EXERCISE BRIEF |
The required output is the exact text of the lines from the line containing "[423,316,463,327] [67,338,121,348] used" through the final line below, inclusive, without pictures.

DATA EXTRACT |
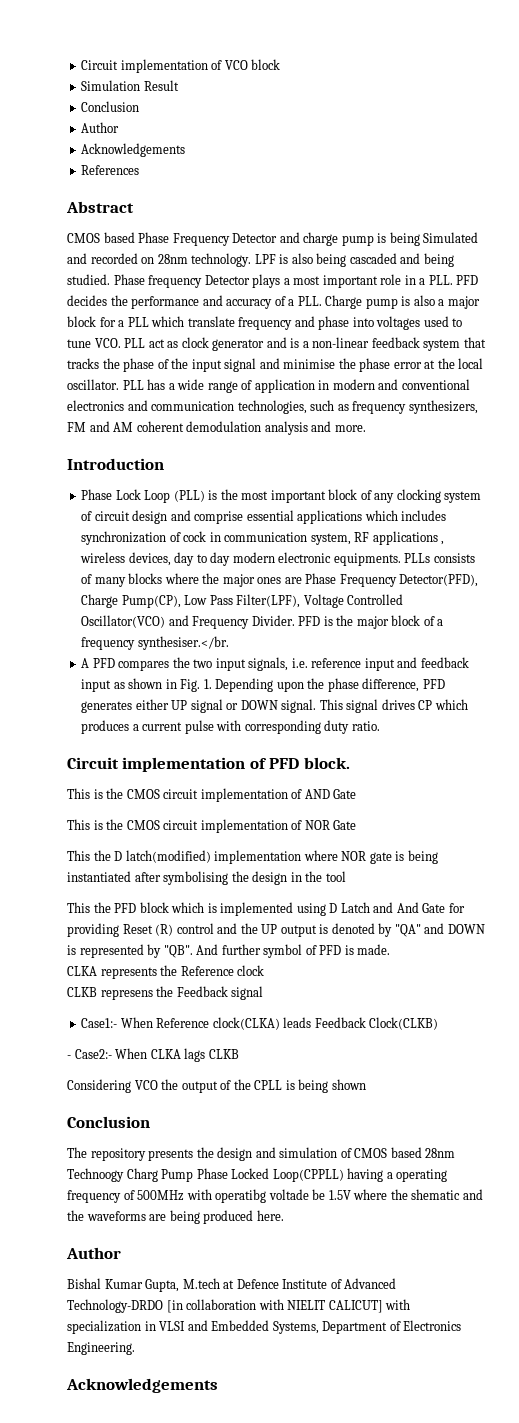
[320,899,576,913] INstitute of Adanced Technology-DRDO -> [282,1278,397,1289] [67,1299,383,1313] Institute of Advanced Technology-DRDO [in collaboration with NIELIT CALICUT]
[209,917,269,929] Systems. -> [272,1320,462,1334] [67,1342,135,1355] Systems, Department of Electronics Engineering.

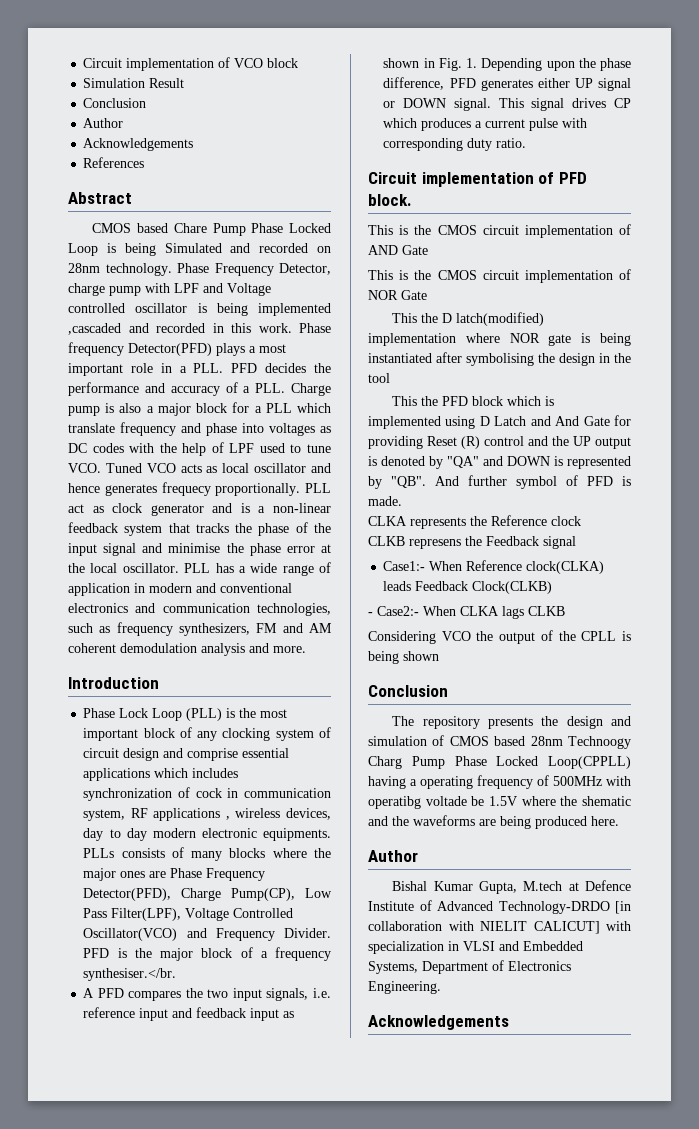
[138,232,374,246] Phase Frequency Detector and charge pump -> [173,223,331,236] [68,243,98,256] Chare Pump Phase Locked Loop
[254,253,454,267] [67,274,110,285] LPF is also being cascaded and being studied. -> [177,263,331,276] [68,283,271,296] [68,303,331,316] [68,323,292,335] Phase Frequency Detector, charge pump with LPF and Voltage controlled oscillator is being implemented ,cascaded and recorded in this work.
[204,275,250,285] Detector -> [128,343,212,356] Detector(PFD)
[423,316,463,327] [67,338,121,348] used to tune VCO. -> [320,426,331,433] [68,442,331,456] [68,463,331,473] [68,482,301,496] as DC codes with the help of LPF used to tune VCO. Tuned VCO acts as local oscillator and hence generates frequecy proportionally.

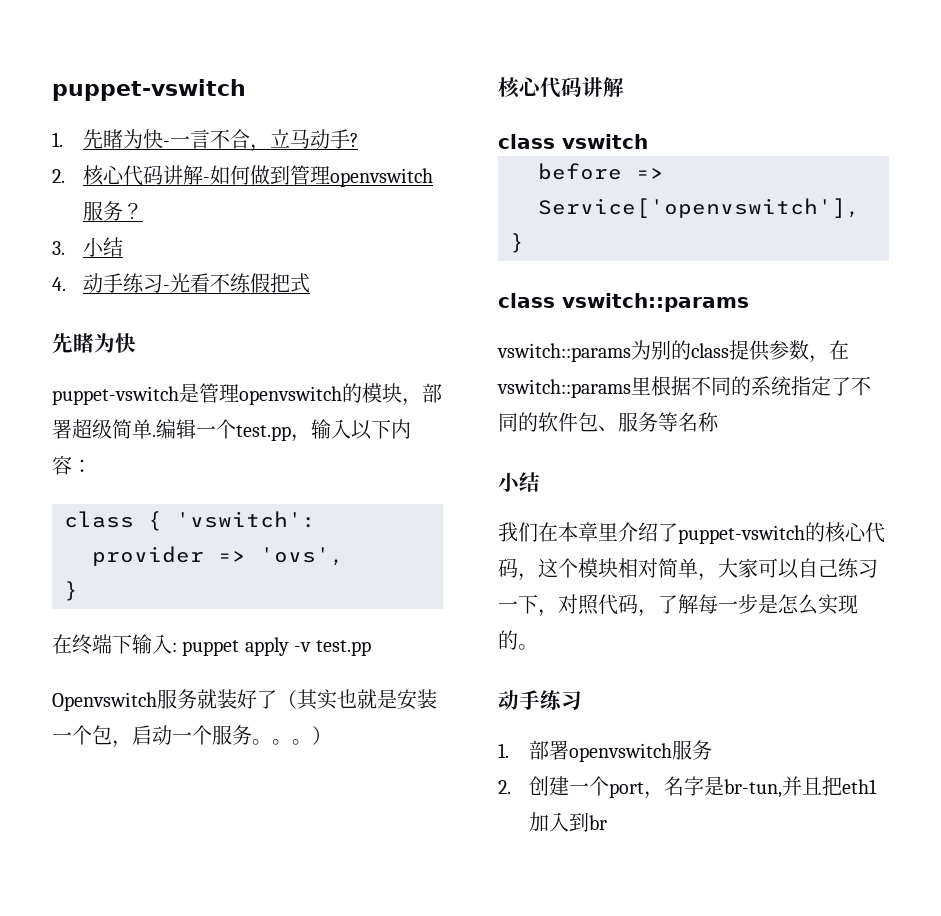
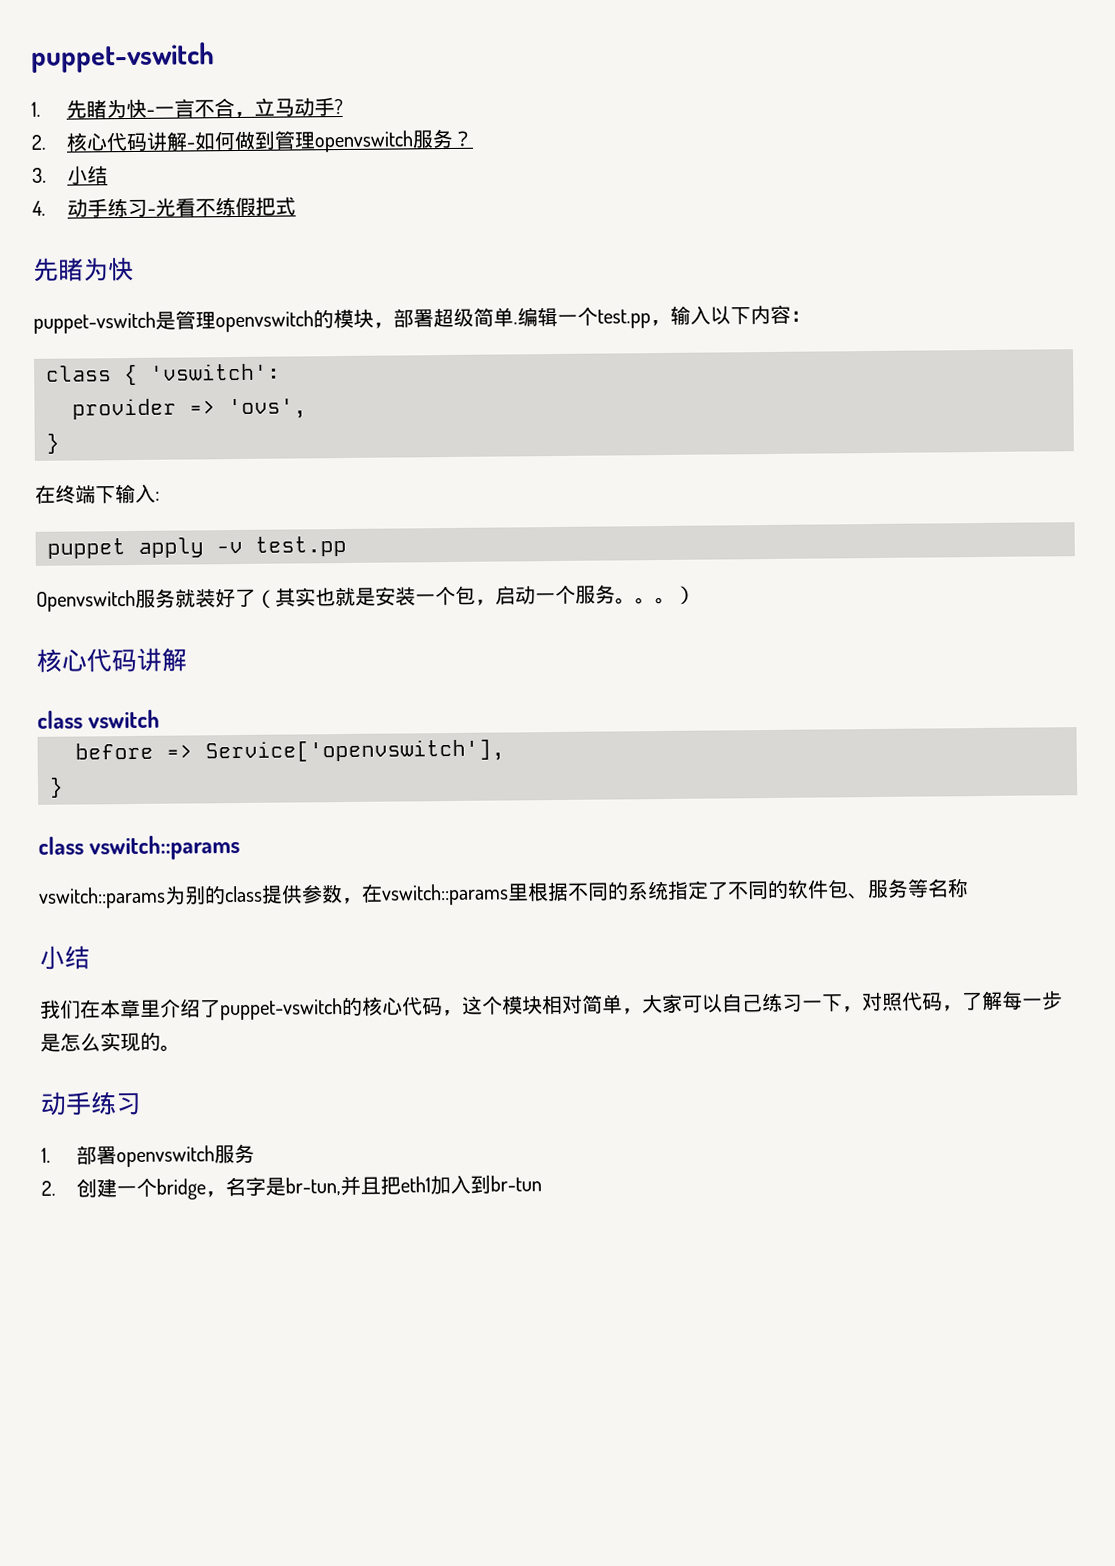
(177, 647) none -> (160, 496) //
[609,782,645,798] port -> [156,1178,207,1200] bridge
[589,815,608,830] br -> [490,1175,543,1192] br-tun

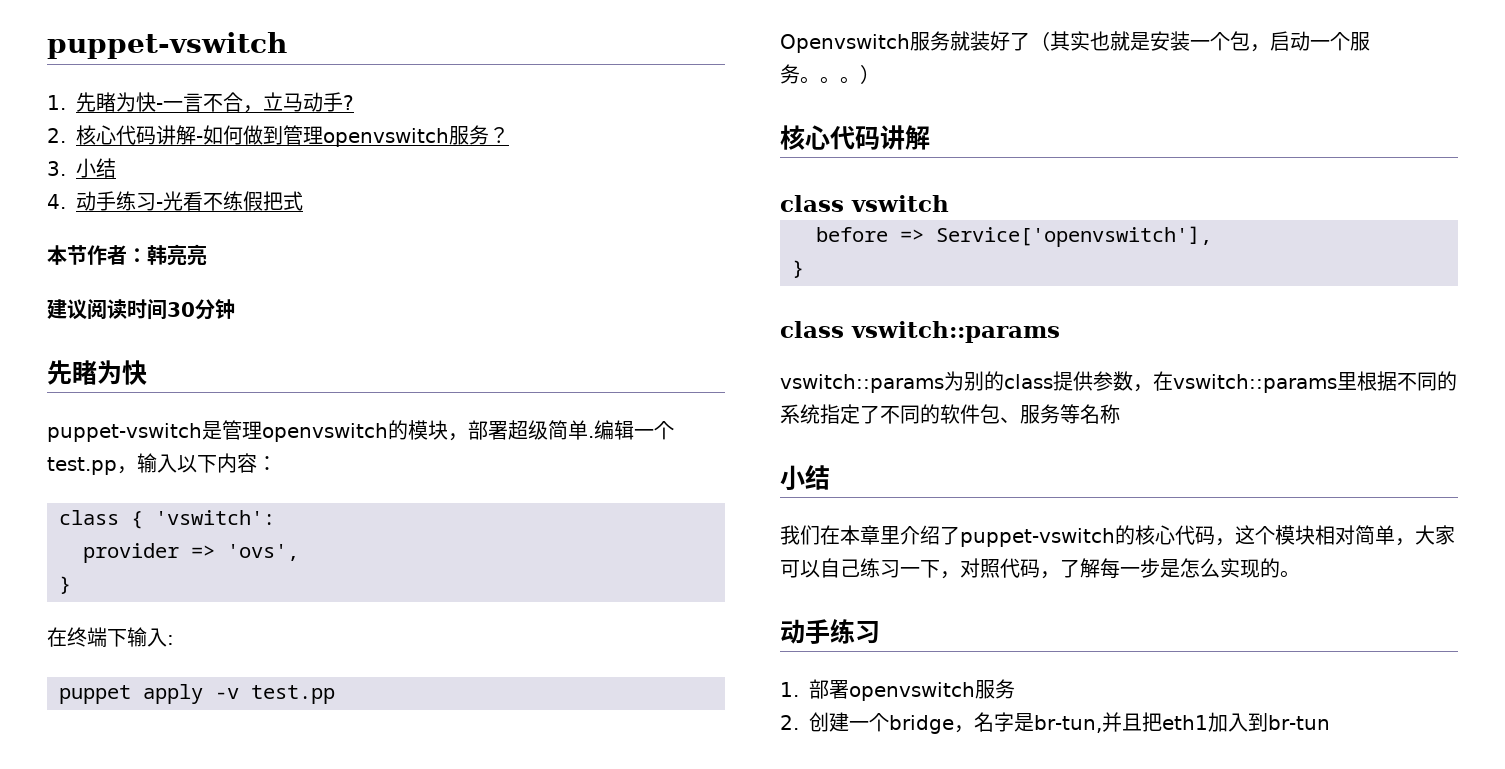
(297, 206) none -> [47,244,207,266] [47,299,235,320] // 本节作者：韩亮亮 // 建议阅读时间30分钟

FINAL ANSWER |
[423,316,463,327] [67,338,121,348] used to tune VCO. -> [320,426,331,433] [68,442,331,456] [68,463,331,473] [68,482,301,496] as DC codes with the help of LPF used to tune VCO. Tuned VCO acts as local oscillator and hence generates frequecy proportionally.

(177, 647) none -> (160, 496) //
[609,782,645,798] port -> [156,1178,207,1200] bridge
[589,815,608,830] br -> [490,1175,543,1192] br-tun

(297, 206) none -> [47,244,207,266] [47,299,235,320] // 本节作者：韩亮亮 // 建议阅读时间30分钟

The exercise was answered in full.